The message wasn’t lost on Daniel Gonzalez.
Early in the pandemic, one of the first things Imperial County did to ward off the virus was close the public bathrooms and, later, public cooling centers. In this sprawling Southern California desert, where summer brings blistering triple-digit heat, that lack of access could amount to a death sentence for people without shelter.
People like Gonzalez, homeless the past two years, were simply not a priority.
Months into the coronavirus shutdown, Gonzalez, 47, felt lonely. Calexico’s quiet downtown had emptied out. July highs were topping 110, and it was uncomfortable wearing a mask in the swelter. But not having a place to rinse off or wash up, that was just a hazard.
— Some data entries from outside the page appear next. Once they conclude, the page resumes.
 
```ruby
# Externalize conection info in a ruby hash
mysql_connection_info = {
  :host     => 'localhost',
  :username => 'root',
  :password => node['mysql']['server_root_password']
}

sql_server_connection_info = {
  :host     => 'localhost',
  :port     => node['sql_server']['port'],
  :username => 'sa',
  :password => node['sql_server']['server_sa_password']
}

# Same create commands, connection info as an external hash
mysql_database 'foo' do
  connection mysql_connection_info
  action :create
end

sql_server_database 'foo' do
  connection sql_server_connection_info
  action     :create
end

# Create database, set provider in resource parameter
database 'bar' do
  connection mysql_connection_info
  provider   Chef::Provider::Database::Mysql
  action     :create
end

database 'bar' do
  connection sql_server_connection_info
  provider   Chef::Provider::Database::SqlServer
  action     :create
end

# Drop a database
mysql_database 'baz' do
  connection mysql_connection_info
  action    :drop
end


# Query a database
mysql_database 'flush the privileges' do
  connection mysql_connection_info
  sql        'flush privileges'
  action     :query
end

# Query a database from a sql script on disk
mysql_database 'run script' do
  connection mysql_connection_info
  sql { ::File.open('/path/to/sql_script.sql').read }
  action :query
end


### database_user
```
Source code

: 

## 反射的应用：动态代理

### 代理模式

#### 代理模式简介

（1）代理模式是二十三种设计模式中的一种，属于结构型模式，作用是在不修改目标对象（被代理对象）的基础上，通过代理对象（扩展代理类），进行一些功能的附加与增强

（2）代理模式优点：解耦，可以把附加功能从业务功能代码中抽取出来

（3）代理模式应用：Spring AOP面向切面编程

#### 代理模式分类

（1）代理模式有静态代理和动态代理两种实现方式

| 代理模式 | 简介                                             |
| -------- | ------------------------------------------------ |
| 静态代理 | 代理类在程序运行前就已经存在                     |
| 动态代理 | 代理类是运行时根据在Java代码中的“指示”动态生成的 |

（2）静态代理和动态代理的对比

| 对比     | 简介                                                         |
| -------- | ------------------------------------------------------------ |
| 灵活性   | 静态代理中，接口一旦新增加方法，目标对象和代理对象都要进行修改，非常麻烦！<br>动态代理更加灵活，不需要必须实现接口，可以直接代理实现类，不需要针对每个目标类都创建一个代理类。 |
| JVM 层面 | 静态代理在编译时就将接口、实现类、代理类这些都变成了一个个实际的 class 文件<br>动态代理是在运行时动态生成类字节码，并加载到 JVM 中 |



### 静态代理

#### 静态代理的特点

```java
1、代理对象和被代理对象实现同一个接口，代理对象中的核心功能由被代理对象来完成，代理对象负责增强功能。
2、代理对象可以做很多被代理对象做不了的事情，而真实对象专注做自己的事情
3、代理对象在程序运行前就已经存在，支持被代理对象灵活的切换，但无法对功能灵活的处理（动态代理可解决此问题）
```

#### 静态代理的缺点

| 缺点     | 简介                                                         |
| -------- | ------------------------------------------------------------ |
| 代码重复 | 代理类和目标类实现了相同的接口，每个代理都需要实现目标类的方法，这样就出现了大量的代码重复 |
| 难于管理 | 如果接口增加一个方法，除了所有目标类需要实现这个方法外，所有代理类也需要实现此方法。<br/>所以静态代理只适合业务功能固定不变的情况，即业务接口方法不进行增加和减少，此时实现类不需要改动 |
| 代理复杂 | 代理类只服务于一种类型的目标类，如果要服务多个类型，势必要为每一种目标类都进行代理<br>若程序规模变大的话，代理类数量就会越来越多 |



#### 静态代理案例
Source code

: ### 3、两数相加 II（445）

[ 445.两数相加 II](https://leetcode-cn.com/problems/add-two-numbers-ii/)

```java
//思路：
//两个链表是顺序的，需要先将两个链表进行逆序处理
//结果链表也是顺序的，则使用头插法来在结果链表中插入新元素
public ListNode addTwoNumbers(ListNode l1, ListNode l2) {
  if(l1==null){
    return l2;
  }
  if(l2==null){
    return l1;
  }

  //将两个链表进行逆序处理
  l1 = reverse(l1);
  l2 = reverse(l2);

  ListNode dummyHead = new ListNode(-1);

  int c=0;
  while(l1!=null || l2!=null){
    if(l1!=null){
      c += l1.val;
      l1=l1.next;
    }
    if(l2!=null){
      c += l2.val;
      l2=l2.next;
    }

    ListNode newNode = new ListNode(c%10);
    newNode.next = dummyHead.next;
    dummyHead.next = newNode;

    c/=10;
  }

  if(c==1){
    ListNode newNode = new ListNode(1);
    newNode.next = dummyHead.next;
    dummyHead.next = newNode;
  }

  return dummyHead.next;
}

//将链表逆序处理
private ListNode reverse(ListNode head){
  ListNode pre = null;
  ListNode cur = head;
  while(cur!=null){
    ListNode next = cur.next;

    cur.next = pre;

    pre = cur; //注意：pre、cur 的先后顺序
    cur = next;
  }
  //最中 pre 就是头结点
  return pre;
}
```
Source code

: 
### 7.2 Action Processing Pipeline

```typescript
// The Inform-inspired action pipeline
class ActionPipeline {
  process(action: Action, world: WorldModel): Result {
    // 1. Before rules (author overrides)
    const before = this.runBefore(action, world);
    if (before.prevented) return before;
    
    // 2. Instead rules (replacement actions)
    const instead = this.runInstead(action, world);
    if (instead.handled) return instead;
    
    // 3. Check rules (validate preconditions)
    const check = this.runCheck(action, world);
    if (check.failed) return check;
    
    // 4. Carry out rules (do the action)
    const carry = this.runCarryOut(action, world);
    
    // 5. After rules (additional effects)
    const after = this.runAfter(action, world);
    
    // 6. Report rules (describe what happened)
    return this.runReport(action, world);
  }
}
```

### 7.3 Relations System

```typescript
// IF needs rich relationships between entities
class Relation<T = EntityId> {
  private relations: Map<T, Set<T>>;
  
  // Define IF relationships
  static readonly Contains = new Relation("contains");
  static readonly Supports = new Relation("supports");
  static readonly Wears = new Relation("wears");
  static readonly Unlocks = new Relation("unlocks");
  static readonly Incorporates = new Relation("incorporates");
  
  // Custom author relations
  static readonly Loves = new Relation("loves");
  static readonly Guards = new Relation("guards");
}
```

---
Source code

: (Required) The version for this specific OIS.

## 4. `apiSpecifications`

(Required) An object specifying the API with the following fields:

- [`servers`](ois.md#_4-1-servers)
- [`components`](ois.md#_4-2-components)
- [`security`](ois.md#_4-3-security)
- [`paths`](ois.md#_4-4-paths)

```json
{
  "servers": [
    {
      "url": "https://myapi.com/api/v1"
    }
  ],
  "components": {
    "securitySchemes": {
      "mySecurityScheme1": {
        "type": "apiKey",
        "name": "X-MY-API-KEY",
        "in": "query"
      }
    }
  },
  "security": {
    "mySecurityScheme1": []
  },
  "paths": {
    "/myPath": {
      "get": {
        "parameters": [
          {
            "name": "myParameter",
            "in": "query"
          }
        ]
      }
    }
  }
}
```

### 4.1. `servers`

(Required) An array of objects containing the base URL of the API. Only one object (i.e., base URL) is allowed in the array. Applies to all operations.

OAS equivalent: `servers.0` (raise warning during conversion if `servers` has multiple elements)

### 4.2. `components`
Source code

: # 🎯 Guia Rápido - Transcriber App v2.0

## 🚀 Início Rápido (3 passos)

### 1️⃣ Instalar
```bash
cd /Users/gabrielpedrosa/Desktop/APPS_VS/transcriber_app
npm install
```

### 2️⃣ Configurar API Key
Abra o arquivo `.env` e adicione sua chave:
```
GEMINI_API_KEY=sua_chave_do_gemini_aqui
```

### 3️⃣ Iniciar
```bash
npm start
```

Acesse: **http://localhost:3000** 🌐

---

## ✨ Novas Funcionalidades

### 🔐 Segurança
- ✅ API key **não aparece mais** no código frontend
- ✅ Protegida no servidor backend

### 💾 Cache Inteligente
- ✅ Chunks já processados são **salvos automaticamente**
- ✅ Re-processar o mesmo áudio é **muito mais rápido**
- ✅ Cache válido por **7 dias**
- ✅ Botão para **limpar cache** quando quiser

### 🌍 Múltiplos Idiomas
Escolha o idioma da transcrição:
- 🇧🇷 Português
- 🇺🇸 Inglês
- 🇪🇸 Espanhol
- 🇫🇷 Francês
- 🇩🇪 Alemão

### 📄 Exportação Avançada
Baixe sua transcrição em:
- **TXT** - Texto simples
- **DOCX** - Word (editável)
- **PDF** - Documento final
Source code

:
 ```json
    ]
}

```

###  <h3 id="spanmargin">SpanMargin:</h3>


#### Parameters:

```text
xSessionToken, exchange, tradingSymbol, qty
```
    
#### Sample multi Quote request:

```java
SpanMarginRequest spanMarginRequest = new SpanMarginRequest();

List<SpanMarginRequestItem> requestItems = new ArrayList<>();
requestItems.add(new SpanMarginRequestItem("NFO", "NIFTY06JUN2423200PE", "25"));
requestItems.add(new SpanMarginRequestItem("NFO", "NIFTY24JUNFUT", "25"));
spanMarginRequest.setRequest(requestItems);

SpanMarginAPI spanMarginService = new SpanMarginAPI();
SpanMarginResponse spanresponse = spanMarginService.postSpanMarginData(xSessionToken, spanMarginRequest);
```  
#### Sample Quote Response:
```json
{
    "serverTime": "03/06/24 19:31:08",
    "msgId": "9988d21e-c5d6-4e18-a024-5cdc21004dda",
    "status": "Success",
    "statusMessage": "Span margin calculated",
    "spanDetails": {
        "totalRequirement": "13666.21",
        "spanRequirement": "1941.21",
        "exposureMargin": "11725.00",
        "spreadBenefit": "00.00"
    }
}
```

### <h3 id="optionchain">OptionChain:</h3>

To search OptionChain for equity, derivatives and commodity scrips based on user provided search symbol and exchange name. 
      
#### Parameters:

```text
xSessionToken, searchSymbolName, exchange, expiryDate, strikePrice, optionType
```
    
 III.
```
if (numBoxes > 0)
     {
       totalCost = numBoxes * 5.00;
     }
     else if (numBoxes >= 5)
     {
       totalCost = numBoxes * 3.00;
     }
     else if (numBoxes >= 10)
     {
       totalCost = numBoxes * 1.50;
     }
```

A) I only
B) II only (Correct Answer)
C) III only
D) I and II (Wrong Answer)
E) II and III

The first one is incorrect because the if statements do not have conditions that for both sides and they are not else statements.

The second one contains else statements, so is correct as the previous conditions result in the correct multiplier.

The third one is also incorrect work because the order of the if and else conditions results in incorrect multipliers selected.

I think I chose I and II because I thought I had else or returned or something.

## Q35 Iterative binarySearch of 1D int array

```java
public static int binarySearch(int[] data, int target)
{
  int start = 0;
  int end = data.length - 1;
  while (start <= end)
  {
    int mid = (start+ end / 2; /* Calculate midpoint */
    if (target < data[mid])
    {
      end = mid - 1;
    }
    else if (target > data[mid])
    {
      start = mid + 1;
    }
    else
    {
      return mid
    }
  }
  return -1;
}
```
Standing outside a closed restroom in Calexico’s Border Friendship Park, looking out over the complex of metal bars and security equipment that marks the U.S.-Mexico border, he waited for dinner. Every night at 7:30 p.m., volunteers assembled at the park to serve a hot meal to anyone in need. A few weeks before, pressured by the organizers, the county started dropping off hand-washing stations right before the meal, only to whisk them away as soon as it was served.
Gonzalez lined up. At least it was something.
This was supposed to be the year that California finally did something about its epidemic of homelessness. On Feb. 19, Gov. Gavin Newsom stood before lawmakers in the state Capitol, and delivered an unprecedented State of the State address devoted entirely to the homelessness crisis.
California is home to one-quarter of the nation’s homeless population, a grim distinction painfully visible not only on city sidewalks, but also along the state’s freeways and farm levees, in its urban parks and suburban strip malls.
Past administrations had mostly ignored the problem, Newsom said, but he’d be different. “It’s a disgrace that the richest state in the richest nation — succeeding across so many sectors — is falling so far behind to properly house, heal and humanely treat so many of its own people,” he told the crowd.
But even as Newsom spoke, a different epidemic was advancing silently across the state. Exactly one month later, he would order a far-reaching statewide shutdown, asking every person in California not working in an essential industry to shelter at home in an effort to stave off COVID-19.
It was a complicated ask for the more than 150,000 Californians without a home.
For two weeks in March, Newsom’s top homelessness advisor, Jason Elliott, gathered with academics, service providers and county representatives at the emergency operations center just outside Sacramento to confront the menace that COVID-19 presented for tens of thousands of people living outside, often without access to clean water or basic hygiene.